The NJCRC, by law, only has to report statistics on minority, women, and disabled veteran ownership. They should be praised for making good progress on those numbers.

The catch is that a minority, woman, or disabled veteran could also be from out of state. They might not want to be called an MSO.

By Heady NJ’s count, about a third of the licensed cannabis dispensaries, manufacturers, and  cultivators are owned by small and large corporate Multi-State Operators (MSOs)

One would like to believe that the remaining 2/3 is locally owned.

For perspective, the medical cannabis program under former Republican Governor Chris Christie became majority-owned by large MSOs. This trend continued under Governor Phil Murphy (D) under the 2018 medical cannabis expansion.

Local Ownership Laws in the NJ Cannabis Market

By law, a local must own at least five percent of every licensed New Jersey cannabis company.

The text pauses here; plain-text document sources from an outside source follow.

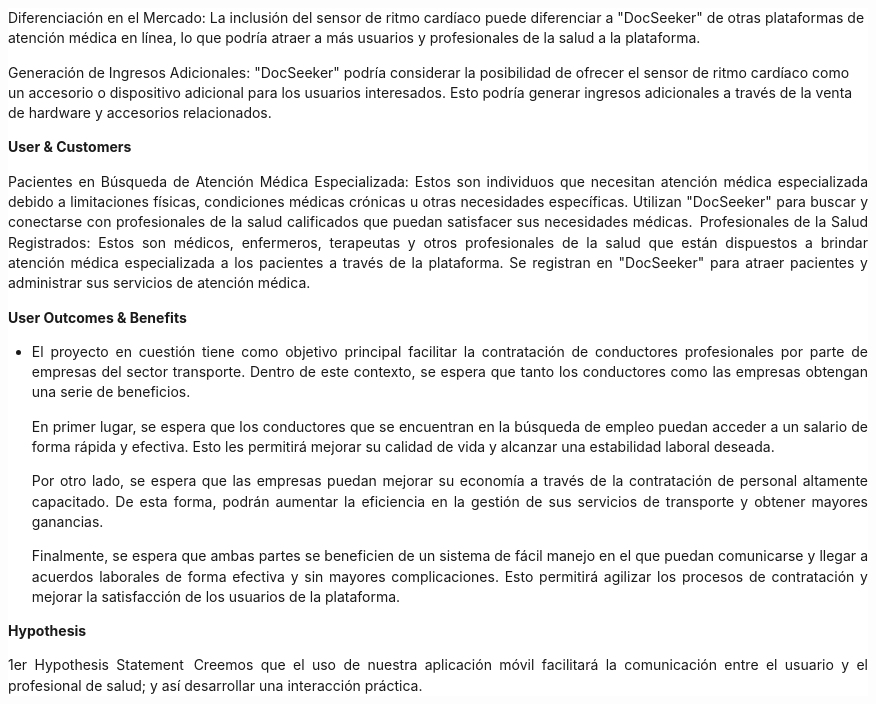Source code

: Diferenciación en el Mercado: La inclusión del sensor de ritmo cardíaco puede diferenciar a "DocSeeker" de otras plataformas de atención médica en línea, lo que podría atraer a más usuarios y profesionales de la salud a la plataforma.

Generación de Ingresos Adicionales: "DocSeeker" podría considerar la posibilidad de ofrecer el sensor de ritmo cardíaco como un accesorio o dispositivo adicional para los usuarios interesados. Esto podría generar ingresos adicionales a través de la venta de hardware y accesorios relacionados.

</li>
</ul>
</td>

   </tr>
   <tr>
      <td>
         <b>User & Customers</b>
         <p align="justify">Pacientes en Búsqueda de Atención Médica Especializada: Estos son individuos que necesitan atención médica especializada debido a limitaciones físicas, condiciones médicas crónicas u otras necesidades específicas. Utilizan "DocSeeker" para buscar y conectarse con profesionales de la salud calificados que puedan satisfacer sus necesidades médicas.  
Profesionales de la Salud Registrados: Estos son médicos, enfermeros, terapeutas y otros profesionales de la salud que están dispuestos a brindar atención médica especializada a los pacientes a través de la plataforma. Se registran en "DocSeeker" para atraer pacientes y administrar sus servicios de atención médica.</p>
      </td>
      <td colspan="3">
         <b>User Outcomes & Benefits</b>
         <ul>
            <li align="justify">El proyecto en cuestión tiene como objetivo principal facilitar la contratación de conductores profesionales por parte de empresas del sector transporte. Dentro de este contexto, se espera que tanto los conductores como las empresas obtengan una serie de beneficios. 

En primer lugar, se espera que los conductores que se encuentran en la búsqueda de empleo puedan acceder a un salario de forma rápida y efectiva. Esto les permitirá mejorar su calidad de vida y alcanzar una estabilidad laboral deseada.

Por otro lado, se espera que las empresas puedan mejorar su economía a través de la contratación de personal altamente capacitado. De esta forma, podrán aumentar la eficiencia en la gestión de sus servicios de transporte y obtener mayores ganancias.

Finalmente, se espera que ambas partes se beneficien de un sistema de fácil manejo en el que puedan comunicarse y llegar a acuerdos laborales de forma efectiva y sin mayores complicaciones. Esto permitirá agilizar los procesos de contratación y mejorar la satisfacción de los usuarios de la plataforma.  </li>

</ul>
</td>

   </tr>
   <tr>
      <td>
         <b>Hypothesis</b>
         <p align="justify">1er Hypothesis Statement  
Creemos que el uso de nuestra aplicación móvil facilitará la comunicación entre el usuario y el profesional de salud; y así desarrollar una interacción práctica. 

But five percent doesn’t make you the majority owner nor the boss.

Some New Jersey cannabis companies must be locally owned. Licensed businesses located in Impact Zones and Economically Disadvantaged Areas (EDAs) must be owned by locals who live in the area.

Impact Zones are towns especially hit hard by the War on Drugs. EDAs are neighborhoods that were hurt economically, especially by the War on Drugs.

Social Equity licenses must be held by someone impacted by the War on Drugs who is a New Jersey resident of an EDA who makes less than a certain amount of money.

In addition, at least 25 percent of the total licenses must be issued to microbusinesses which contain a residency requirement.

Figureheads and Pawns in a Shadowy Industry

New Jersey cannabis industry professionals and entrepreneurs privately speak of many rumors of consultants and small MSOs making deals with local owners to make them mere figureheads and pawns in exchange for the money needed to open.

There is talk of deals where local entrepreneurs must sell out between opening and five years.